Quella bambina sarebbe morta per degli errori di diagnosi e cura, il Tribunale ha condannato in primo grado per omicidio colposo i medici. Non basta questo e nemmeno un risarcimento economico a lenire il dolore di una famiglia, che con quella mancanza ci fa i conti tutti i giorni. Immaginando un futuro che non sarà.

Adesso quel risarcimento danni potrebbe essere diminuito con la motivazione che Barbara è diventata di nuovo mamma, un figlio che arriva e che dovrebbe cancellare con un colpo di spugna non solo il dolore ma rimettere a posto i tasselli. Non funziona così, Barbara con le sue parole ha spiegato che vive ogni giorno camminando su una lastra di cristallo, dalla morte della bambina, da quel 21 ottobre 2020, è cambiato tutto e la nascita un secondo figlio non la porta su un’isola felice.

Gestire il dolore è già un’operazione molto complicata, non c’è un metodo, non c’è una ricetta e non è mai la stessa. La riduzione del risarcimento sarebbe una beffa enorme, i figli non sono figurine, non si sommano e non si sottraggono, sono emozioni, sono amore incondizionato, sono legame profondo. Sono rinascita e consapevolezza ma non leniscono il dolore per la perdita di un altro figlio, non funziona come il detto chiodo schiaccia chiodo.
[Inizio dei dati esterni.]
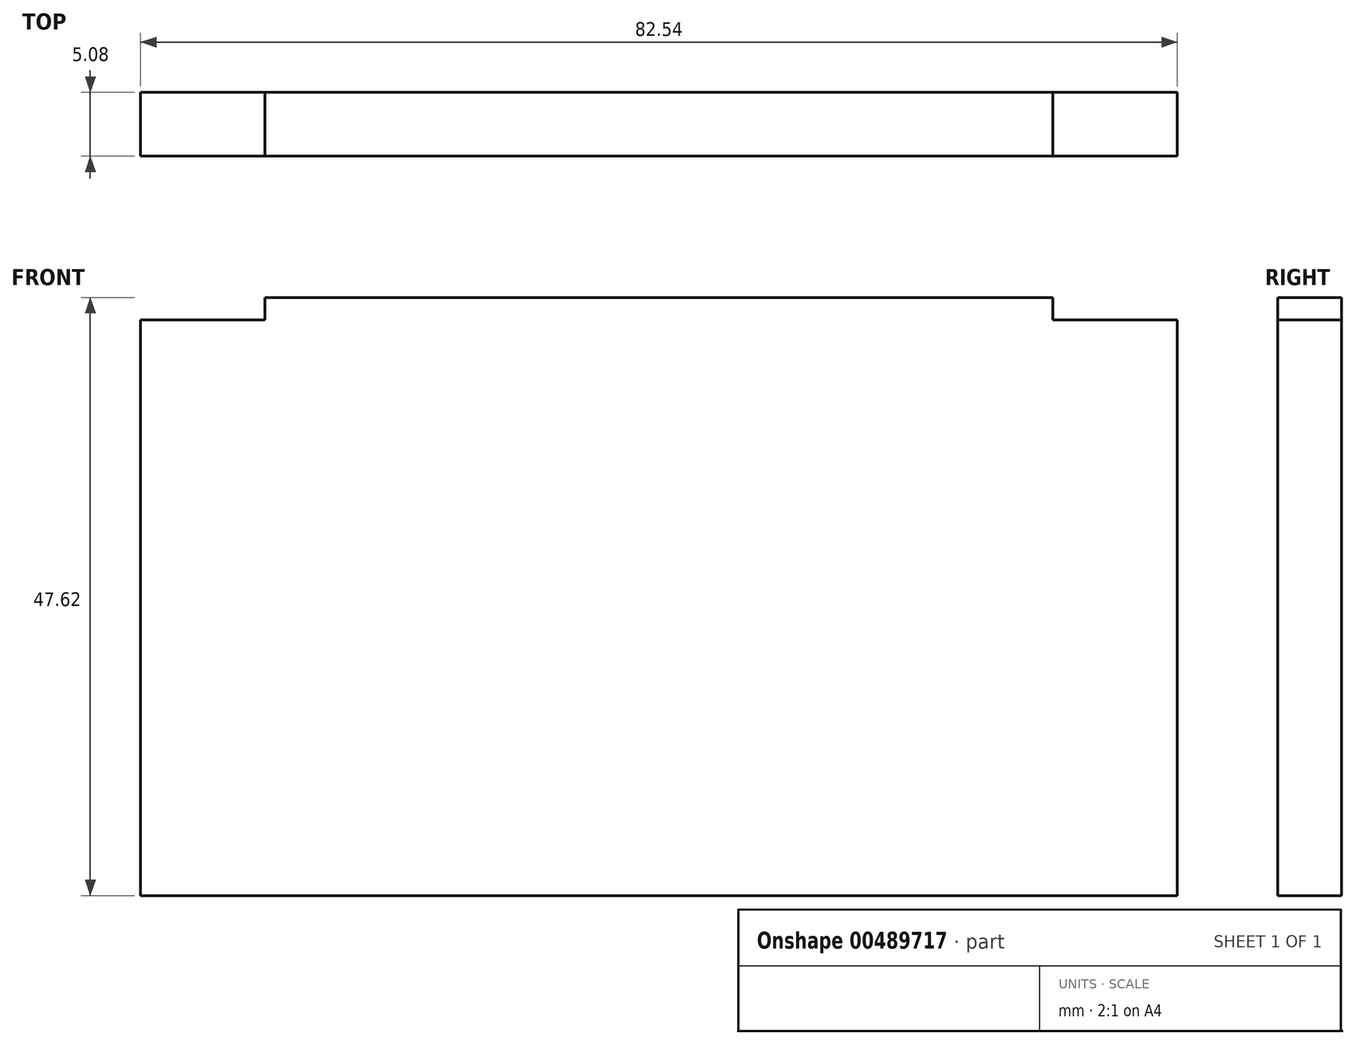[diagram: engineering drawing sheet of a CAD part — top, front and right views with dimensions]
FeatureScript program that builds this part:
annotation { "Feature Type Name" : "Feature", "Feature Type Description" : "" }
export const myFeature = defineFeature(function(context is Context, id is Id, definition is map)
    precondition{}
    {
        {
            var Q0;
            Q0=qCreatedBy(makeId("Front.planeOp"),FACE);
            var sketch = newSketch(context, id + "F0", { "sketchPlane" : qUnion([Q0])});
            skLineSegment(sketch, "E0.bottom", {"start": v(41.28, 22.92) * mm, "end": v(31.37, 22.92) * mm});
            skLineSegment(sketch, "E0.top", {"start": v(41.27, -22.92) * mm, "end": v(-41.28, -22.92) * mm});
            skLineSegment(sketch, "E0.left", {"start": v(41.28, 22.92) * mm, "end": v(41.27, -22.92) * mm});
            skLineSegment(sketch, "E0.right", {"start": v(-41.27, 22.92) * mm, "end": v(-41.28, -22.92) * mm});
            skPoint(sketch, "E0.middle", {"position": v(0, 0) * mm});
            skLineSegment(sketch, "E1.bottom", {"start": v(-41.27, 22.92) * mm, "end": v(-31.37, 22.92) * mm});
            skLineSegment(sketch, "E1.left", {"start": v(-41.27, 22.92) * mm, "end": v(-41.27, 16.61) * mm});
            skLineSegment(sketch, "E2", {"start": v(-31.37, 22.92) * mm, "end": v(-31.37, 24.7) * mm});
            skLineSegment(sketch, "E3", {"start": v(31.37, 22.92) * mm, "end": v(31.37, 24.7) * mm});
            skLineSegment(sketch, "E4", {"start": v(-31.37, 24.7) * mm, "end": v(31.37, 24.7) * mm});
            skLineSegment(sketch, "E5.trimOffspring", {"start": v(-31.37, 22.92) * mm, "end": v(-41.27, 22.92) * mm});
            skSolve(sketch);
        }
        {
            var Q0;
            Q0 = qSketchRegion(id + "F0", true);
            extrude(context, id + "F1", {"entities" : qUnion([Q0]), "depth" : 5.08 * mm});
        }
    });
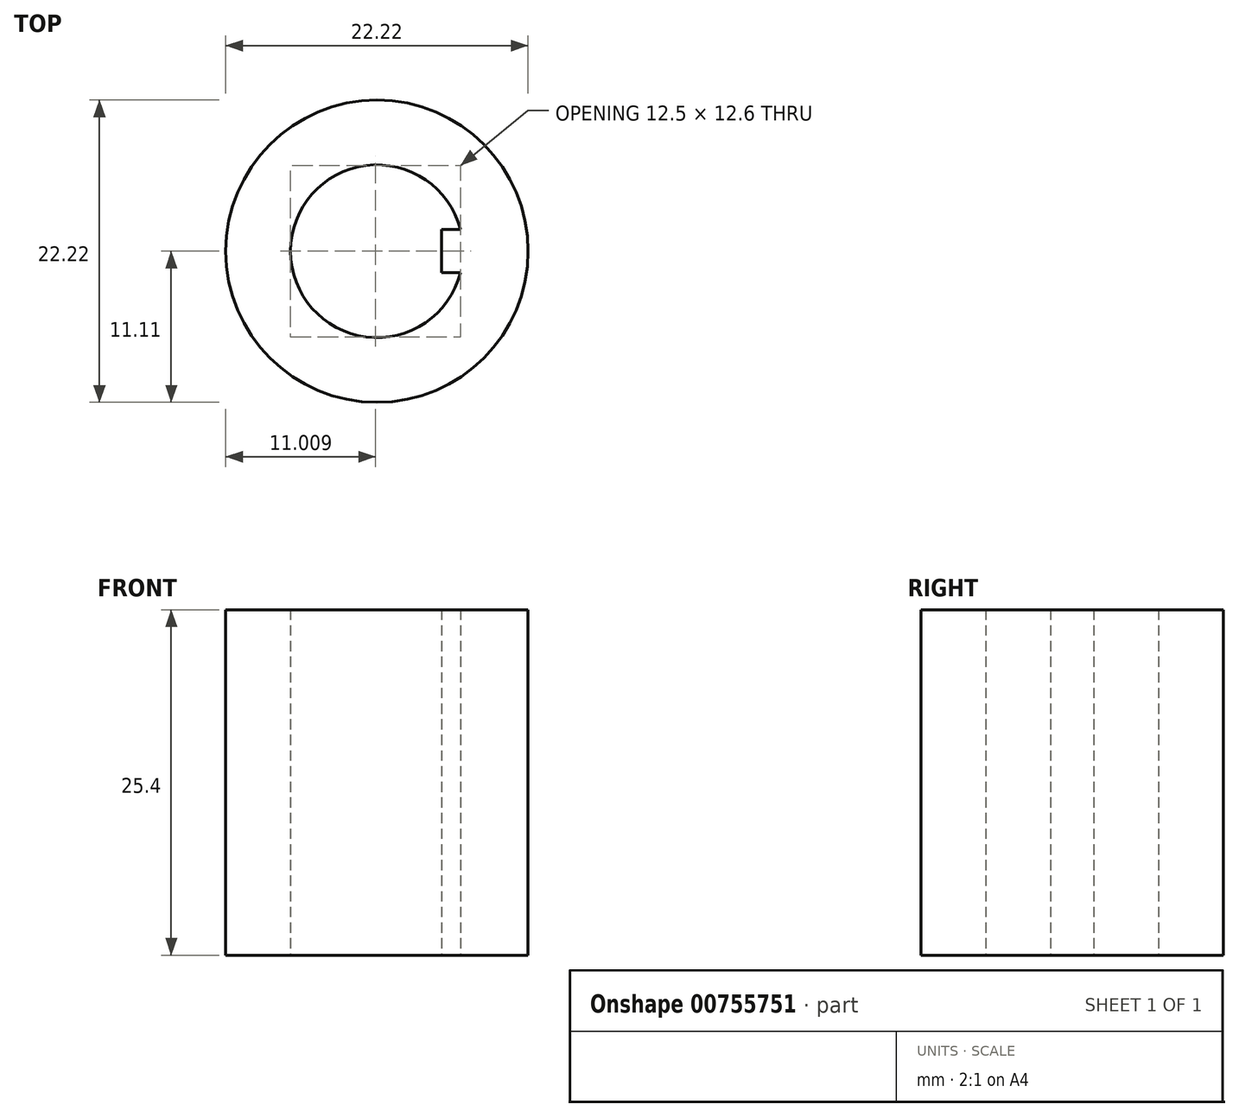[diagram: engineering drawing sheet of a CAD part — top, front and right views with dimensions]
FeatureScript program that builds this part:
annotation { "Feature Type Name" : "Feature", "Feature Type Description" : "" }
export const myFeature = defineFeature(function(context is Context, id is Id, definition is map)
    precondition{}
    {
        {
            var Q0;
            Q0=qCreatedBy(makeId("Top.planeOp"),FACE);
            var sketch = newSketch(context, id + "F0", { "sketchPlane" : qUnion([Q0])});
            skCircle(sketch, "E0", {"center": v(0, 0) * mm, "radius": 11.11 * mm});
            skCircle(sketch, "E1", {"center": v(0, 0) * mm, "radius": 6.35 * mm});
            skLineSegment(sketch, "E2.bottom", {"start": v(4.76, 1.59) * mm, "end": v(7.94, 1.59) * mm});
            skLineSegment(sketch, "E2.top", {"start": v(4.76, -1.59) * mm, "end": v(7.94, -1.59) * mm});
            skLineSegment(sketch, "E2.left", {"start": v(4.76, 1.59) * mm, "end": v(4.76, -1.59) * mm});
            skLineSegment(sketch, "E2.right", {"start": v(7.94, 1.59) * mm, "end": v(7.94, -1.59) * mm});
            skPoint(sketch, "E2.middle", {"position": v(6.35, 0) * mm});
            skSolve(sketch);
        }
        {
            var Q0;
            {var subQ5=sQuery(id+"F0.wireOp",EDGE,"E2.right");Q0=makeQuery(id+"F0.imprint","IMPRINT",FACE,{"disambiguationData":[TD([[makeQuery(id+"F0.imprint","IMPRINT",EDGE,{"derivedFrom":subQ5}),-1.0]])]});}
            var Q1;
            Q1=makeQuery(id+"F0.imprint","IMPRINT",FACE,{"disambiguationData":[TD([[makeQuery(id+"F0.imprint","IMPRINT",EDGE,{"derivedFrom":sQuery(id+"F0.wireOp",EDGE,"E0")}),1.0]])]});
            var Q2;
            {var subQ5=sQuery(id+"F0.wireOp",EDGE,"E2.left");Q2=makeQuery(id+"F0.imprint","IMPRINT",FACE,{"disambiguationData":[TD([[makeQuery(id+"F0.imprint","IMPRINT",EDGE,{"derivedFrom":subQ5}),1.0]])]});}
            extrude(context, id + "F1", {"entities" : qUnion([Q0, Q1, Q2]), "depth" : 25.4 * mm, "offsetDistance" : 25.4 * mm});
        }
    });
Non funziona così l’amore. Ci vuole rispetto per la vita, per la morte, ci vuole rispetto per quel dolore muto e sordo ma presente, che fa di Barbara una mamma con il cuore a metà, con gli occhi spesso altrove, con la paura sempre presente e lo sconforto di avere perso una parte di sé. Non è umano e non è condivisibile pensare che si possa operare una riduzione di quel risarcimento perché Barbara è un’altra volta mamma.

Bisognerebbe semplicemente partire da un assunto: oggi quella bambina sarebbe ancora viva se quei medici, come sembrerebbe emergere dal processo e dalla condanna in primo grado, non avessero errato la diagnosi, oggi quella bambina correrebbe con Barbara, andrebbe al mare o al campo scuola, avrebbe già in mano secchiello e paletta, costruirebbe i castelli di sabbia, sorriderebbe al suo presente e al suo futuro. Probabilmente giocherebbe con il suo fratellino minore.

Oggi però Barbara racconta un’altra storia, che è fatta di dolore, che è fatta di rinunce, di silenzi, di vuoti. E quando hai a che fare con il dolore crudo, che ti sbatte in faccia ogni santo giorno, non puoi che entrarci in punta di piedi, non puoi che avvicinarti con grande rispetto, perché il dolore è dolore e nessun risarcimento lo cancellerà.